Вопрос о природе апапки детально рассматривал упомянутый выше Дж. Харт, сравнивая ее с безличной и сверхъестественной силой — полинезийской мана [9, p. 322]. Как представляется, это сравнение заслуживает более серьезного исследования: здесь можно вполне обоснованно предположить типологическое сходство рассматриваемого тамильского понятия с некоторыми архаическими представлениями. Как известно, характерной чертой древних верований многих народов была некая таинственная сверхъестественная сила необыкновенной действенности и проникновения, пронизывающая всю Вселенную, которая могла воплощаться в людях, животных, предметах, а также в духах и божествах. У ирокезов Северной Америки она называлась оренда, у сиу-дакотов — вакан, у алгонкинов — ма-ниту, в Меланезии и Полинезии — мана. По наблюдениям известного религиоведа М. Элиаде, «все, обладающее бытием в превосходной степени, все, иначе сказать, представляющееся человеку действенным, динамичным, плодотворным, совершенным, заключает в себе мана» [10, с. 33-37].

Возможно, мы скептически воспринимаем подобные представления, но не будем забывать о современном рациональном мировосприятии, отличном от иррационального мировосприятия архаичного человека: «Наша исходная посылка такова: все, что можно хотя бы теоретически испытать на собственном опыте, имеет так называемые естественные причины. Первобытный же человек исходит из следующей предпосылки: причиной всего является невидимая произвольная сила, другими словами, все является случаем, только он называет это не случаем, а умыслом» [7, с. 175].

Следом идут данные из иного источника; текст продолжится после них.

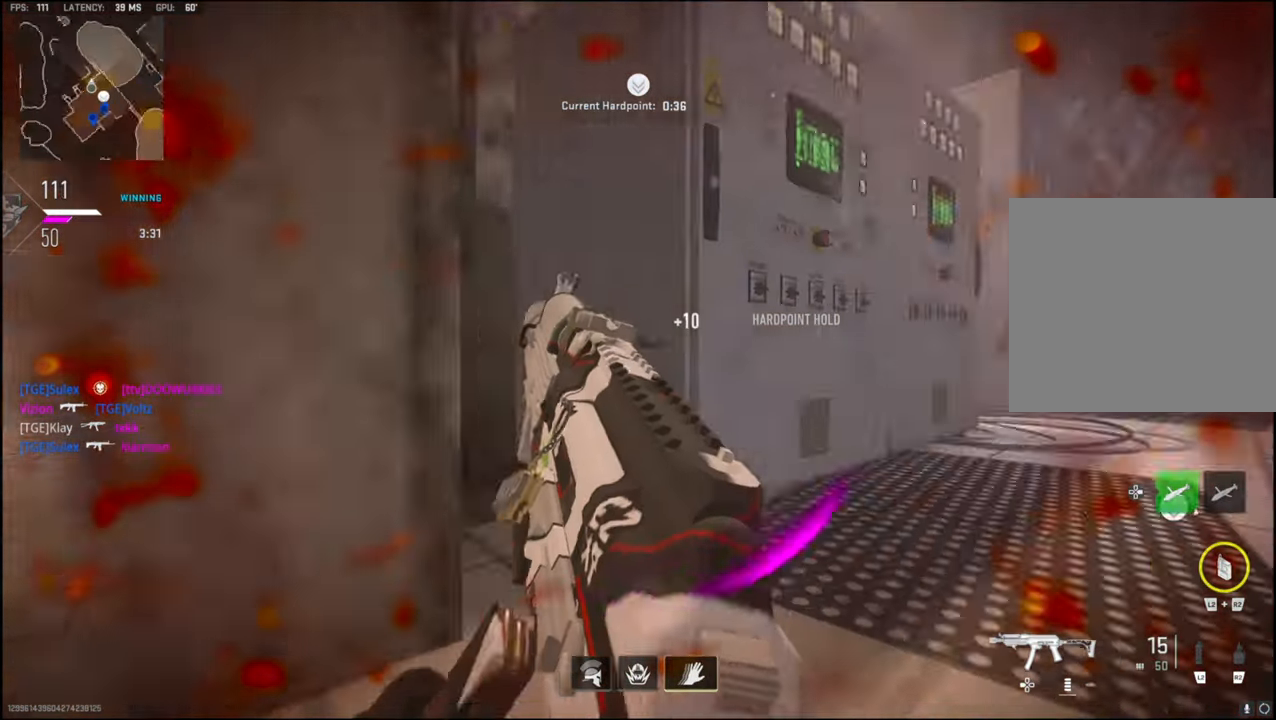
{"buttons": ["L1"], "left_stick": "up-left", "right_stick": "right", "events": [[83, "left_stick", "up-left"], [117, "L1", "down"], [183, "right_stick", "center"], [300, "right_stick", "right"]]}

Не вдаваясь в филологическую дискуссионную тему о конкретных значениях и местной специфике апапки и других приведенных типологически близких ей понятий и тем более об их универсальном характере, отметим лишь, что все они свидетельствуют об ориентации архаических обществ на максимальную интеграцию человека в природную среду, что считается одной из базовых характеристик

архаики. Кажется возможным предположить, что за этими понятиями стоят те вневременные блоки сознания архаичного человека, которые религиозный философ П. А. Флоренский называл «вечными сущностями», а К. Г. Юнг — «первопере-живаниями» и «архетипами».

Вероятно, в понятии апапки отразился древний архетип целостности, который рождался в результате тесного и глубокого взаимодействия человека как микрокосма с окружающей природой как макрокосмом. В. Н. Топоров считал, что именно архаика обеспечивала «целостный взгляд на мир, на все окружающее человека и на него самого» [11, с. 274]. По его мнению, «потребность в целостном взгляде, тоска по целому, которое одно только и может быть истинным, делает непреходящей задачу постижения именно целого и создания соответствующего языка для его описания. В мифопоэтическом мышлении прошлого, как и в мистических откровениях всех времен, человек нередко подходил к решению проблемы языка, на котором можно было бы одновременно описывать макрокосм и микрокосм» [11, с. 274-275].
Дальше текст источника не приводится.